Speaker 2You need to show detailed, step-by-step accountability. Firms must be able to show exactly what input was asked of the AI, what specific output was returned, and how that output was weighed and used by the compliance team in the final signed decision.
Speaker 1You can't just point to the final approval.
Speaker 2You can't just point to the final approval document and say the system signed off. If you cannot reconstruct that entire journey, the question, the AI's answer, the human intervention, the final result, you have incomplete governance.
Speaker 1And in the eyes of a regulator, incomplete governance means increased risk. This really drives home the idea that governance isn't some bureaucracy you layer on top. It's the required safety net.
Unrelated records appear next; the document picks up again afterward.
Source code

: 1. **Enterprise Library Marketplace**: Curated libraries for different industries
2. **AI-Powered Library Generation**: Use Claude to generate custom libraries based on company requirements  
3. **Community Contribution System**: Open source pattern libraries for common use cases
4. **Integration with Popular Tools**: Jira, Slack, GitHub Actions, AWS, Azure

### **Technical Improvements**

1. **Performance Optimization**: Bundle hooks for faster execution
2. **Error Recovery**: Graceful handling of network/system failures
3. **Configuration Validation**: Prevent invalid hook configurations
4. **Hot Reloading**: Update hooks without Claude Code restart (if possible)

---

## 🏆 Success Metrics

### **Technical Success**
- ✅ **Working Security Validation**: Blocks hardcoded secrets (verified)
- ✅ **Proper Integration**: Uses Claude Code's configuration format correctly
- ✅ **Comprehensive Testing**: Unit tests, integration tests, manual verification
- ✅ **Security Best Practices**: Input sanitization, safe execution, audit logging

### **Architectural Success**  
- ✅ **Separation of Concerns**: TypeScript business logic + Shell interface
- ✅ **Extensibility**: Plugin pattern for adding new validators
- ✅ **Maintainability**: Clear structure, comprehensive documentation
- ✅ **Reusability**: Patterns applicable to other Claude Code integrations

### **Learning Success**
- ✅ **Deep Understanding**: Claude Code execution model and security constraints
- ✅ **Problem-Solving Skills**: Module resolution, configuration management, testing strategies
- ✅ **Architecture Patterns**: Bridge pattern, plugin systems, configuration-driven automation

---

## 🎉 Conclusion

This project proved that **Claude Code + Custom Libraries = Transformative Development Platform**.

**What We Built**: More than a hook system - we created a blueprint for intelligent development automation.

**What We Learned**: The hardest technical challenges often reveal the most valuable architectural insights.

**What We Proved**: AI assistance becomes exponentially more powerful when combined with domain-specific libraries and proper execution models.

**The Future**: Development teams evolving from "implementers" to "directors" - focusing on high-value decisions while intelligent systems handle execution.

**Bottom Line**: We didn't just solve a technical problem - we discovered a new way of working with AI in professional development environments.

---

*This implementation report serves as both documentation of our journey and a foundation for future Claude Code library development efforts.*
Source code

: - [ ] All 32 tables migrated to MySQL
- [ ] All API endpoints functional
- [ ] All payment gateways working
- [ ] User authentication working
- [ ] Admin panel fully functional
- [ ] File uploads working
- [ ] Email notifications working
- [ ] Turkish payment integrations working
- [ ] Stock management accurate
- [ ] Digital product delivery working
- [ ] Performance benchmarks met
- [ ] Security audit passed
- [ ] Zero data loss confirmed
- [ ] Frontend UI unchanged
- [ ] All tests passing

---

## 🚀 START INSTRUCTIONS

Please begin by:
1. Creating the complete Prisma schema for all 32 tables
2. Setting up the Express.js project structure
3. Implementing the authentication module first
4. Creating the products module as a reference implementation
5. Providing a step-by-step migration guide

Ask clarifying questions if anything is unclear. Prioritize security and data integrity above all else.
The source material had a great analogy for this from Rick Grashel, Red Oak's CTO.
Speaker 2Yeah, that was a good one.
Speaker 1He reminded everyone you wouldn't fly a modern airplane without redundant systems and a black box to record every action. And you wouldn't jump out of that plane with only one parachute and no backup. We just accept redundancy and high-stakes fields.
Speaker 2And yet, many AI tools entering compliance workflows today are single point of failure systems. They are the single parachute. Right. They lack those equivalent safeguards. Backup controls, human validation points, and resilient systems designed to handle model failure. We are rushing to deploy the cool technology without first building the compliance black box around it.
Speaker 1That perspective is a fantastic anchor because it forces you to ask the necessary failure questions before you deploy anything.
Speaker 2Right. It's not about hoping the model is 99% accurate. It's about planning for the 1% failure.
Speaker 1So we have to ask what happens when the model fails? When it just stops running? What does the system do when it produces conflicting outputs? And most importantly, what are the mandatory fallback mechanisms when regulatory policies change, which you know they constantly do?
Speaker 2The core design principle of a compliance grade platform has to be the assumption that failure is possible. It's built in. It has to be. Therefore, the system must be designed to handle that failure gracefully, pushing the workflow back to a proven, deterministic human process if necessary. That means configurable workflows and clear fallback mechanisms.
Speaker 1And without those.
Speaker 2If you deploy probabilistic AI without building these robust governance structures into your operations, the AI doesn't reduce risk. It quietly compounds it. It creates this complex, opaque operational dependency that you simply cannot defend when things go sideways.
Speaker 1So if we zoom out to the macro picture, what is the biggest risk facing compliance teams today? Is it the failure to adopt AI and falling behind?
Speaker 2Surprisingly, the experts argue that's not the biggest risk. The biggest risk is adopting AI too quickly, under intense pressure from above, without fully understanding its precise effect on your existing, non-negotiable regulatory obligations.
Speaker 1So the technology has to reduce risk. Which brings us full circle back to the mandate. The outcome has to remain compliance grade. Our obligations don't change just because we have a faster tool.
Speaker 2Exactly. AI is just another powerful tool in the box. And like all powerful tools, it has to be used deliberately and governed rigorously. Determinism has to win out over probability in every critical area that forms part of that final auditable record.
Speaker 1We've really distilled this huge concept down to a single distinction for you today. If AI is on your compliance roadmap, and chances are it probably is. The most important question isn't whether to use it, it's how.
Speaker 2The final provocative thought you should walk away with and explore is this. When your firm's reputation and your career depends on proving that the process works.